Alla fine della fiera William e Kate, contenti e soddisfatti solo a metà, vista la sconfitta del britannico Murray, si alzano in piedi e applaudono quello che da queste parti è, qualsiasi cosa si dica, è sempre e comunque il Re. Adesso i principi possono tornare ad accudire George, il Royal Baby, e a organizzare la festa di compleanno per i primi dodici mesi del bambino più amato d’Inghilterra. Noi comuni mortali, più pacatamente, ci godiamo la semifinale numero nove a Wimbledon di Roger Federer e a raccontare la sua storia, che si intreccia con tantissime e capziosissime altri racconti di questa edizione del 2014 dei Championships. Al netto del tifo, della simpatia personale e dell’obiettività, che quando si racconta un qualcosa è sempre più o meno presente, la speranza di tutti, qui tra i verdi campi, è di raccontare il ritorno di questo svizzerotto, papà di due coppie di gemelli, che dodici mesi fa sembrava sull’orlo del ritiro, con vergogna e ignominia. Un anno dopo ce lo ritroviamo tra i primi quattro del Reame. E ce lo ritroviamo dopo una partita strana, tirata, molto molto tesa, contro l’altro svizzero, Stanislas Wawrinka. Avevamo aperto l’anno con il passaggio di consegne, con Stan the Man che vince l’Australian Open e diventa il numero uno tra i quattro cantoni. Poi c’era stato Montecarlo, e Stas che confermava la sua superiorità nazionale sull’ex dominatore. Alla resa dei conti, a Wimbledon, nel torneo dei tornei, Federer è tornato Federer e Wawrinka è tornato per un giorno Wawrinka.
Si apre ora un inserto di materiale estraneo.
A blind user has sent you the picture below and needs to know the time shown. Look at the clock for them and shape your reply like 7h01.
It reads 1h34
Quello che contro il suo più celebre connazionale non vinceva mai, se non in casi eccezionali. Almeno, Stan è tornato Stan dopo il secondo set. Nel primo, Wawrinka è stato Stan The Man, il numero tre del mondo che ha fatto impazzire tutti, ma proprio tutti, in Australia. Tirava qualsiasi cosa, dritto e rovescio, senza alcuna paura. Merito solo suo? No, anche di Federer, che era bloccato nemmeno fosse una mummia. Troppo passivo, troppo remissivo. Poi, nel tie break del secondo, si è accesa la luce. E le parti si sono invertite. Almeno, per un giorno.
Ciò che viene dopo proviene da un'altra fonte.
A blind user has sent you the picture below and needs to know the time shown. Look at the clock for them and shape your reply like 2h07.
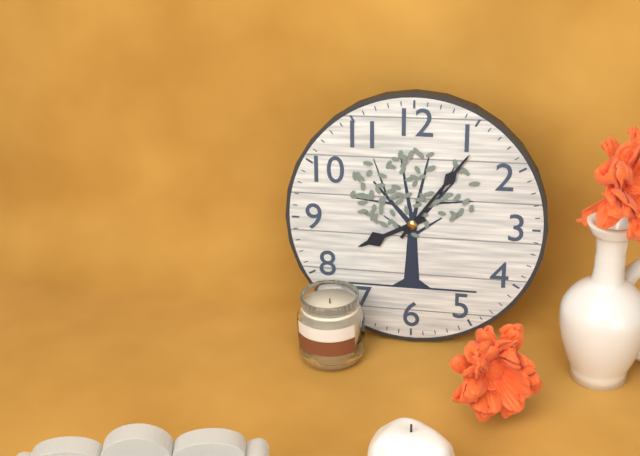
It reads 8h06
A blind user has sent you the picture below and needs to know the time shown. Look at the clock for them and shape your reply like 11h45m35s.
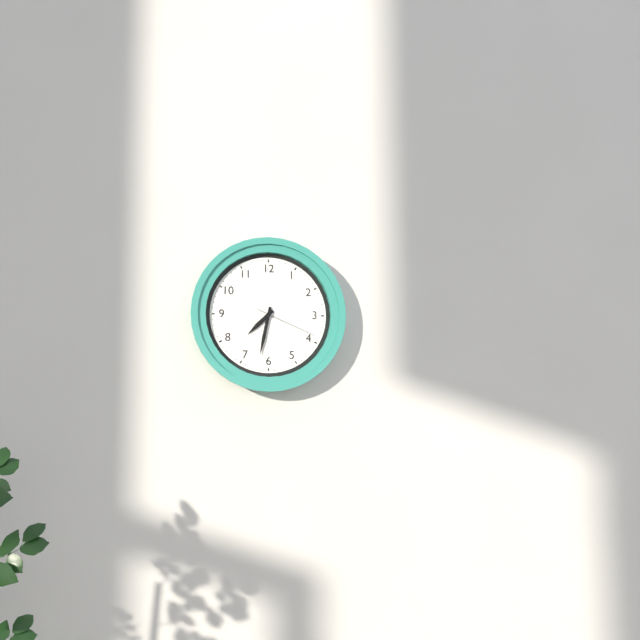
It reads 7h32m19s
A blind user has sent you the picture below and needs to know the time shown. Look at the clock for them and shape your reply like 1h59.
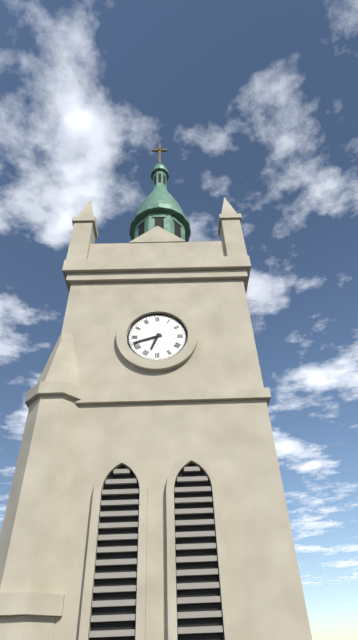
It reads 6h42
Adesso, soprattutto dopo l’uscita di Murray, Federer sa che questo 2014 è l’anno zero. Per centrare il suo diciottesimo slam e ottavo Wimbledon, è una questione da “ora o mai più”. Chiunque sia il suo avversario in semifinale ed eventualmente in finale, contro di lui partirà alla pari, se non sfavorito. Pressione, certo, a cui lo svizzero è abituato, ci mancherebbe. Ma questa volta si tratta di un tipo di pressione diversa, una pressione che forse lo svizzero non ha mai vissuto. Federer sa perfettamente che il tempo passa e che ormai le occasioni per tornare Re sono quelle che sono. Adesso è in semifinale e manca poco, davvero poco, per il trionfo. Non si tratta più di classifica, del futuro, di tornare numero uno del mondo o di tutte queste cose. Si tratta qui, ora, subito. Roger deve lottare e deve combattere come se non avesse un domani, come se non ci fosse null’altro che il 6 luglio. E questo forse, inconsciamente, gli costa una fatica doppia. La fatica di tornare Re oggi sapendo di dover abdicare domani. Non è facile gustarsi tutto questo sapendo che forse, probabilmente, quasi sicuramente, tutto questo tra poco, pochissimo tempo non ci sarà più. Attualmente il tifo per Federer è sì rivolto al suo leggendario e unico passato, ma è anche di nostalgia. Ogni applauso, ogni colpo è un ultimo addio, un ultimo bacio d’amore che si è consumato. Non troppo in fretta, ma con il tempo giusto. Ma un grande amore, si sa, non è mai facile da lasciar andare via.